§ Work request: Reproduce every line of text in the items below verbatim, with no changes, and omit the pictures from your answer.

Data records:
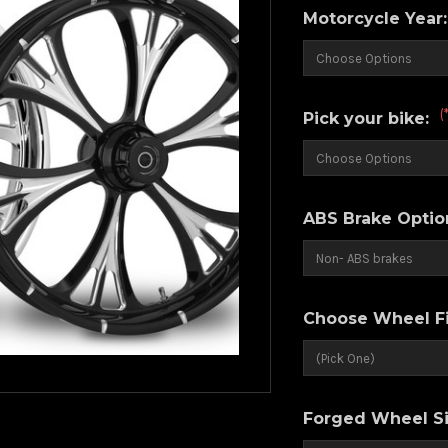
Motorcycle Year
(
Pick your bike:
ABS Brake Optio
Choose Wheel Fi
Forged Wheel Si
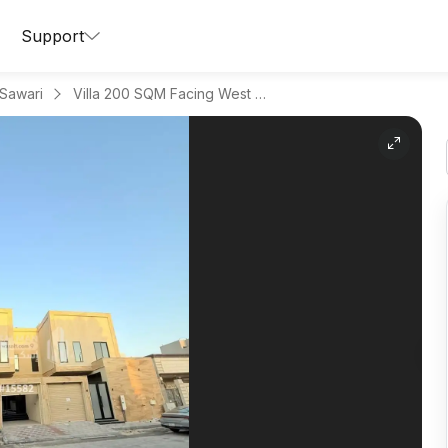
Support
 Sawari
Villa 200 SQM Facing West on 15m Width Street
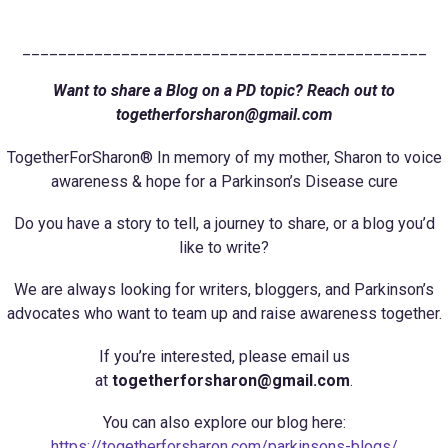
_____________________________________________
Want to share a Blog on a PD topic? Reach out to
togetherforsharon@gmail.com
TogetherForSharon® In memory of my mother, Sharon to voice
awareness & hope for a Parkinson’s Disease cure
Do you have a story to tell, a journey to share, or a blog you’d
like to write?
We are always looking for writers, bloggers, and Parkinson’s
advocates who want to team up and raise awareness together.
If you’re interested, please email us
at
togetherforsharon@gmail.com
.
You can also explore our blog here:
https://togetherforsharon.com/parkinsons-blogs/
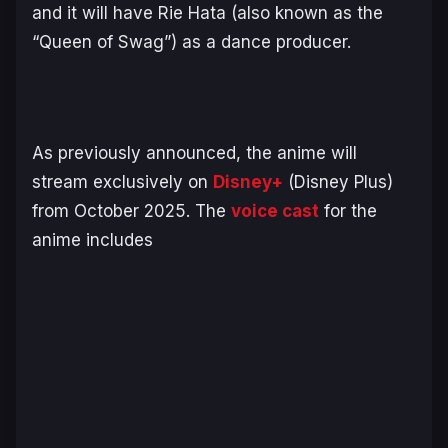
and it will have Rie Hata (also known as the
“Queen of Swag”) as a dance producer.
As previously announced, the anime will
stream exclusively on
Disney+
(Disney Plus)
from October 2025. The
voice cast
for the
anime includes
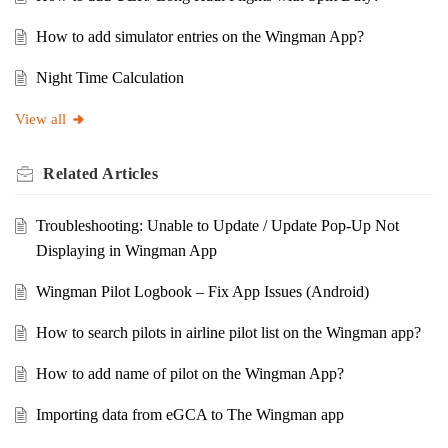
How to add simulator entries on the Wingman App?
Night Time Calculation
View all
Related
Articles
Troubleshooting: Unable to Update / Update Pop-Up Not
Displaying in Wingman App
Wingman Pilot Logbook – Fix App Issues (Android)
How to search pilots in airline pilot list on the Wingman app?
How to add name of pilot on the Wingman App?
Importing data from eGCA to The Wingman app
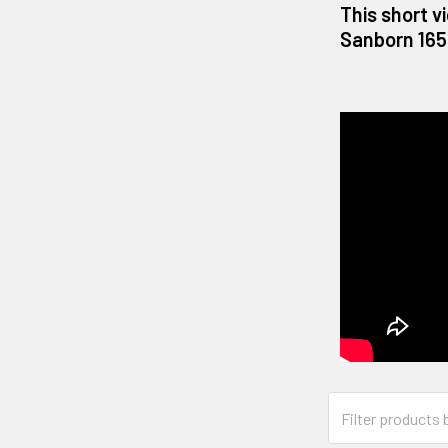
This short v
Sanborn 165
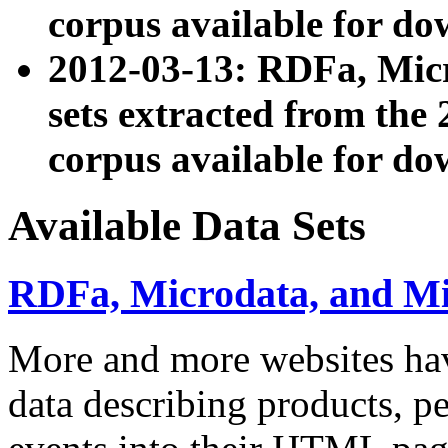
corpus available for do
2012-03-13: RDFa, Mic
sets extracted from t
corpus available for do
Available Data Sets
RDFa, Microdata, and M
More and more websites hav
data describing products, pe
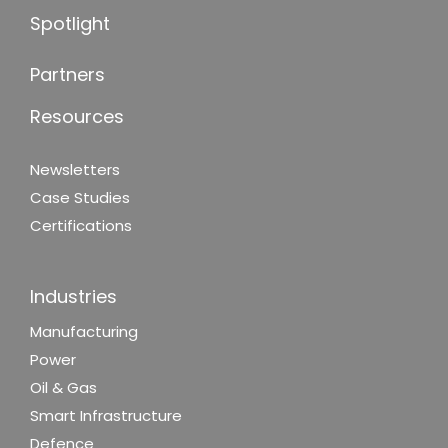
Spotlight
Partners
Resources
Newsletters
Case Studies
Certifications
Industries
Manufacturing
Power
Oil & Gas
Smart Infrastructure
Defence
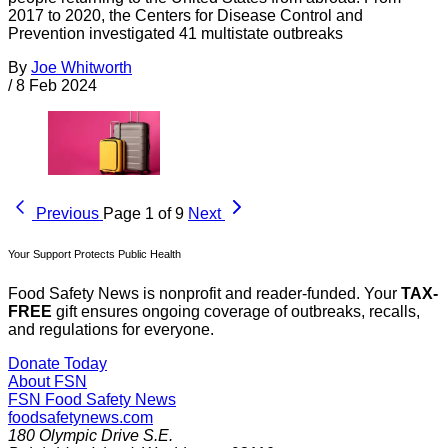
2017 to 2020, the Centers for Disease Control and
Prevention investigated 41 multistate outbreaks
By
Joe Whitworth
/
8 Feb 2024
Previous
Page 1 of 9
Next
Your Support Protects Public Health
Food Safety News is nonprofit and reader-funded. Your
TAX-
FREE
gift ensures ongoing coverage of outbreaks, recalls,
and regulations for everyone.
Donate Today
About FSN
FSN
Food Safety News
foodsafetynews.com
180 Olympic Drive S.E.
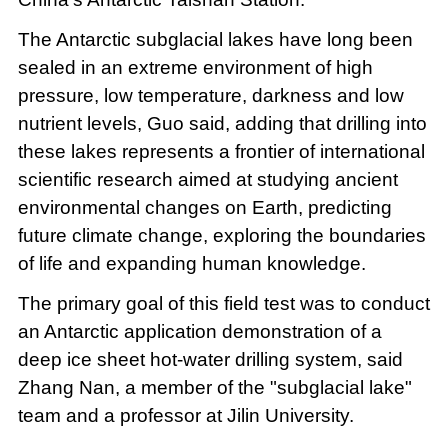
The Antarctic subglacial lakes have long been
sealed in an extreme environment of high
pressure, low temperature, darkness and low
nutrient levels, Guo said, adding that drilling into
these lakes represents a frontier of international
scientific research aimed at studying ancient
environmental changes on Earth, predicting
future climate change, exploring the boundaries
of life and expanding human knowledge.
The primary goal of this field test was to conduct
an Antarctic application demonstration of a
deep ice sheet hot-water drilling system, said
Zhang Nan, a member of the "subglacial lake"
team and a professor at Jilin University.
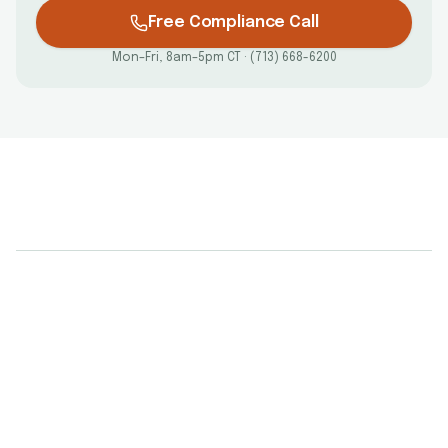
Free Compliance Call
Mon–Fri, 8am–5pm CT · (713) 668-6200
What are the federal requirements for
electronic I-9 systems?
Does using I-9 software guarantee
compliance?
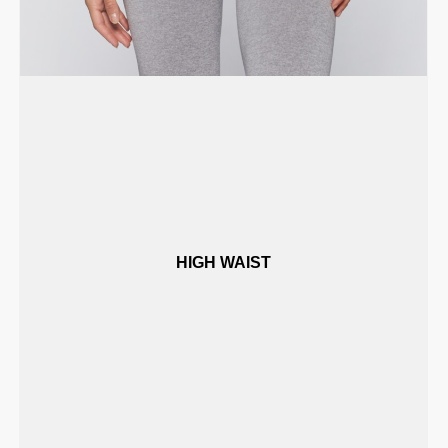
HIGH WAIST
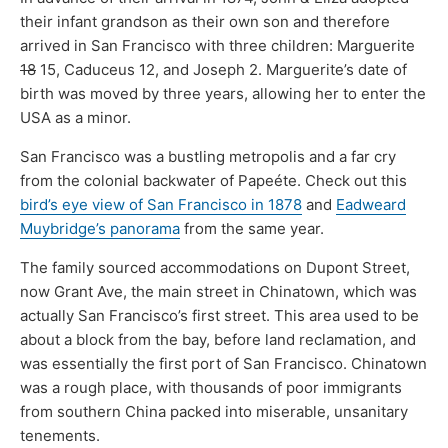
their infant grandson as their own son and therefore
arrived in San Francisco with three children: Marguerite
18
15, Caduceus 12, and Joseph 2. Marguerite’s date of
birth was moved by three years, allowing her to enter the
USA as a minor.
San Francisco was a bustling metropolis and a far cry
from the colonial backwater of Papeéte. Check out this
bird’s eye view of San Francisco in 1878
and
Eadweard
Muybridge’s panorama
from the same year.
The family sourced accommodations on Dupont Street,
now Grant Ave, the main street in Chinatown, which was
actually San Francisco’s first street. This area used to be
about a block from the bay, before land reclamation, and
was essentially the first port of San Francisco. Chinatown
was a rough place, with thousands of poor immigrants
from southern China packed into miserable, unsanitary
tenements.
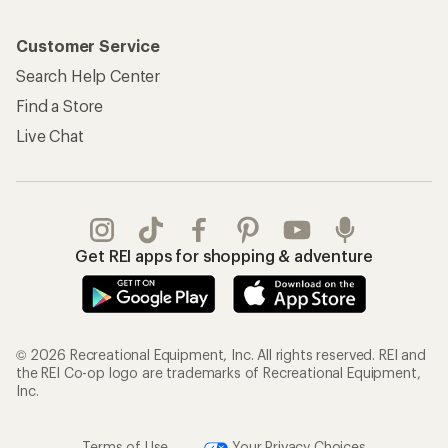
Customer Service
Search Help Center
Find a Store
Live Chat
Get REI apps for shopping & adventure
© 2026 Recreational Equipment, Inc. All rights reserved. REI and
the REI Co-op logo are trademarks of Recreational Equipment,
Inc.
Terms of Use
Your Privacy Choices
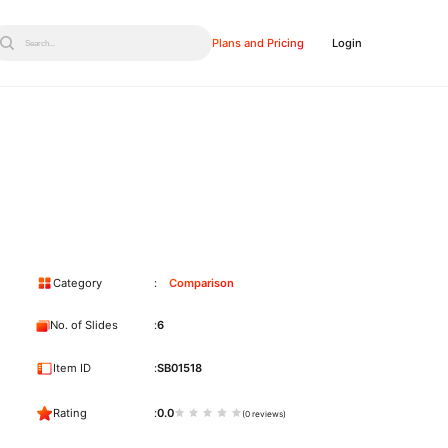
Plans and Pricing
Login
Search...
Category
Comparison
No. of Slides
6
Item ID
SB01518
Rating
0.0
(0 reviews)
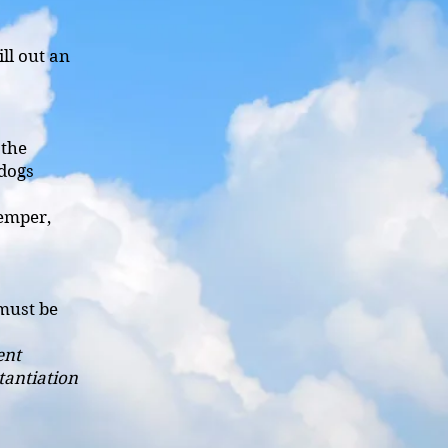
ill out an
 the
 dogs
temper,
must be
ent
tantiation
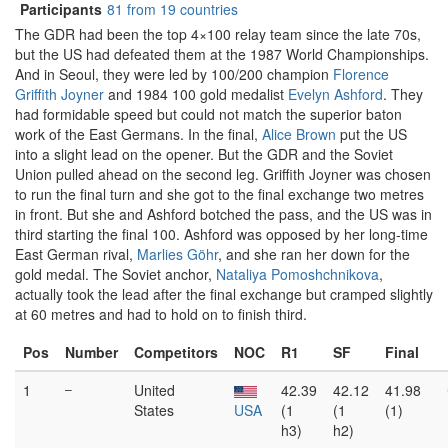
Participants
81 from 19 countries
The GDR had been the top 4×100 relay team since the late 70s,
but the US had defeated them at the 1987 World Championships.
And in Seoul, they were led by 100/200 champion
Florence
Griffith Joyner
and 1984 100 gold medalist
Evelyn Ashford
. They
had formidable speed but could not match the superior baton
work of the East Germans. In the final,
Alice Brown
put the US
into a slight lead on the opener. But the GDR and the Soviet
Union pulled ahead on the second leg. Griffith Joyner was chosen
to run the final turn and she got to the final exchange two metres
in front. But she and Ashford botched the pass, and the US was in
third starting the final 100. Ashford was opposed by her long-time
East German rival,
Marlies Göhr
, and she ran her down for the
gold medal. The Soviet anchor,
Nataliya Pomoshchnikova
,
actually took the lead after the final exchange but cramped slightly
at 60 metres and had to hold on to finish third.
Pos
Number
Competitors
NOC
R1
SF
Final
1
–
United
42.39
42.12
41.98
States
USA
(1
(1
(1)
h3)
h2)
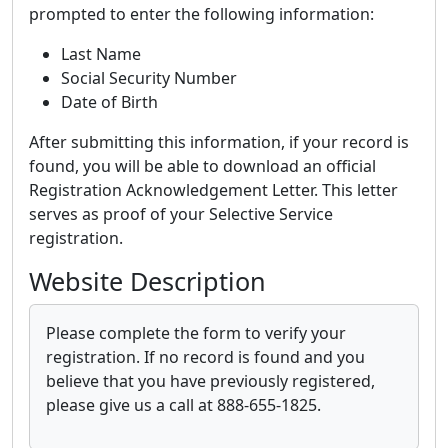
prompted to enter the following information:
Last Name
Social Security Number
Date of Birth
After submitting this information, if your record is
found, you will be able to download an official
Registration Acknowledgement Letter. This letter
serves as proof of your Selective Service
registration.
Website Description
Please complete the form to verify your
registration. If no record is found and you
believe that you have previously registered,
please give us a call at 888-655-1825.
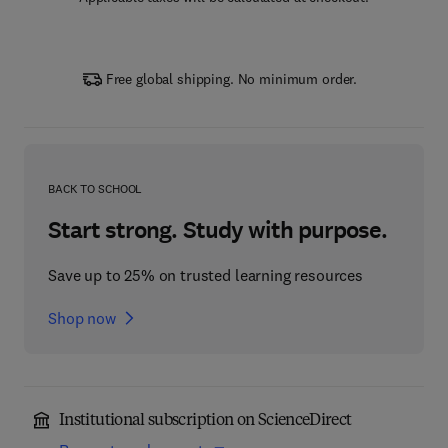
Free global shipping. No minimum order.
BACK TO SCHOOL
Start strong. Study with purpose.
Save up to 25% on trusted learning resources
Shop now
Institutional subscription on ScienceDirect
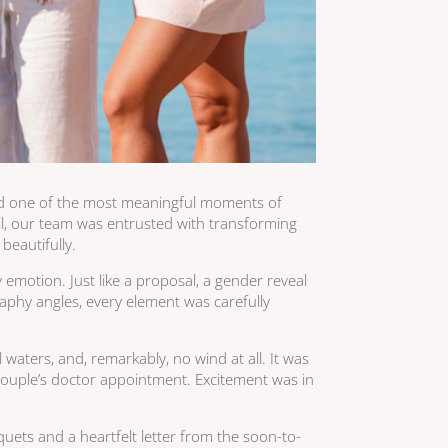
ed one of the most meaningful moments of
zil, our team was entrusted with transforming
beautifully.
emotion. Just like a proposal, a gender reveal
aphy angles, every element was carefully
waters, and, remarkably, no wind at all. It was
 couple’s doctor appointment. Excitement was in
uets and a heartfelt letter from the soon-to-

§ Answer to this exercise:
Motorcycle Year
(
Pick your bike:
ABS Brake Optio
Choose Wheel Fi
Forged Wheel Si
Support
 Sawari
Villa 200 SQM Facing West on 15m Width Street
_____________________________________________
Want to share a Blog on a PD topic? Reach out to
togetherforsharon@gmail.com
TogetherForSharon® In memory of my mother, Sharon to voice
awareness & hope for a Parkinson’s Disease cure
Do you have a story to tell, a journey to share, or a blog you’d
like to write?
We are always looking for writers, bloggers, and Parkinson’s
advocates who want to team up and raise awareness together.
If you’re interested, please email us
at
togetherforsharon@gmail.com
.
You can also explore our blog here:
https://togetherforsharon.com/parkinsons-blogs/
and it will have Rie Hata (also known as the
“Queen of Swag”) as a dance producer.
As previously announced, the anime will
stream exclusively on
Disney+
(Disney Plus)
from October 2025. The
voice cast
for the
anime includes
How to add simulator entries on the Wingman App?
Night Time Calculation
View all
Related
Articles
Troubleshooting: Unable to Update / Update Pop-Up Not
Displaying in Wingman App
Wingman Pilot Logbook – Fix App Issues (Android)
How to search pilots in airline pilot list on the Wingman app?
How to add name of pilot on the Wingman App?
Importing data from eGCA to The Wingman app
This short v
Sanborn 165
corpus available for do
2012-03-13: RDFa, Mic
sets extracted from t
corpus available for do
Available Data Sets
RDFa, Microdata, and M
More and more websites hav
data describing products, pe
Spotlight
Partners
Resources
Newsletters
Case Studies
Certifications
Industries
Manufacturing
Power
Oil & Gas
Smart Infrastructure
Defence
2017 to 2020, the Centers for Disease Control and
Prevention investigated 41 multistate outbreaks
By
Joe Whitworth
/
8 Feb 2024
Previous
Page 1 of 9
Next
Your Support Protects Public Health
Food Safety News is nonprofit and reader-funded. Your
TAX-
FREE
gift ensures ongoing coverage of outbreaks, recalls,
and regulations for everyone.
Donate Today
About FSN
FSN
Food Safety News
foodsafetynews.com
180 Olympic Drive S.E.
The Antarctic subglacial lakes have long been
sealed in an extreme environment of high
pressure, low temperature, darkness and low
nutrient levels, Guo said, adding that drilling into
these lakes represents a frontier of international
scientific research aimed at studying ancient
environmental changes on Earth, predicting
future climate change, exploring the boundaries
of life and expanding human knowledge.
The primary goal of this field test was to conduct
an Antarctic application demonstration of a
deep ice sheet hot-water drilling system, said
Zhang Nan, a member of the "subglacial lake"
team and a professor at Jilin University.
Free Compliance Call
Mon–Fri, 8am–5pm CT · (713) 668-6200
What are the federal requirements for
electronic I-9 systems?
Does using I-9 software guarantee
compliance?
HIGH WAIST
their infant grandson as their own son and therefore
arrived in San Francisco with three children: Marguerite
18
15, Caduceus 12, and Joseph 2. Marguerite’s date of
birth was moved by three years, allowing her to enter the
USA as a minor.
San Francisco was a bustling metropolis and a far cry
from the colonial backwater of Papeéte. Check out this
bird’s eye view of San Francisco in 1878
and
Eadweard
Muybridge’s panorama
from the same year.
The family sourced accommodations on Dupont Street,
now Grant Ave, the main street in Chinatown, which was
actually San Francisco’s first street. This area used to be
about a block from the bay, before land reclamation, and
was essentially the first port of San Francisco. Chinatown
was a rough place, with thousands of poor immigrants
from southern China packed into miserable, unsanitary
tenements.
Customer Service
Search Help Center
Find a Store
Live Chat
Get REI apps for shopping & adventure
© 2026 Recreational Equipment, Inc. All rights reserved. REI and
the REI Co-op logo are trademarks of Recreational Equipment,
Inc.
Terms of Use
Your Privacy Choices
Plans and Pricing
Login
Search...
Category
Comparison
No. of Slides
6
Item ID
SB01518
Rating
0.0
(0 reviews)
ill out an
 the
 dogs
temper,
must be
ent
tantiation
Participants
81 from 19 countries
The GDR had been the top 4×100 relay team since the late 70s,
but the US had defeated them at the 1987 World Championships.
And in Seoul, they were led by 100/200 champion
Florence
Griffith Joyner
and 1984 100 gold medalist
Evelyn Ashford
. They
had formidable speed but could not match the superior baton
work of the East Germans. In the final,
Alice Brown
put the US
into a slight lead on the opener. But the GDR and the Soviet
Union pulled ahead on the second leg. Griffith Joyner was chosen
to run the final turn and she got to the final exchange two metres
in front. But she and Ashford botched the pass, and the US was in
third starting the final 100. Ashford was opposed by her long-time
East German rival,
Marlies Göhr
, and she ran her down for the
gold medal. The Soviet anchor,
Nataliya Pomoshchnikova
,
actually took the lead after the final exchange but cramped slightly
at 60 metres and had to hold on to finish third.
Pos
Number
Competitors
NOC
R1
SF
Final
1
–
United
42.39
42.12
41.98
States
USA
(1
(1
(1)
h3)
h2)
prompted to enter the following information:
Last Name
Social Security Number
Date of Birth
After submitting this information, if your record is
found, you will be able to download an official
Registration Acknowledgement Letter. This letter
serves as proof of your Selective Service
registration.
Website Description
Please complete the form to verify your
registration. If no record is found and you
believe that you have previously registered,
please give us a call at 888-655-1825.
Free global shipping. No minimum order.
BACK TO SCHOOL
Start strong. Study with purpose.
Save up to 25% on trusted learning resources
Shop now
Institutional subscription on ScienceDirect
ed one of the most meaningful moments of
zil, our team was entrusted with transforming
beautifully.
emotion. Just like a proposal, a gender reveal
aphy angles, every element was carefully
waters, and, remarkably, no wind at all. It was
 couple’s doctor appointment. Excitement was in
uets and a heartfelt letter from the soon-to-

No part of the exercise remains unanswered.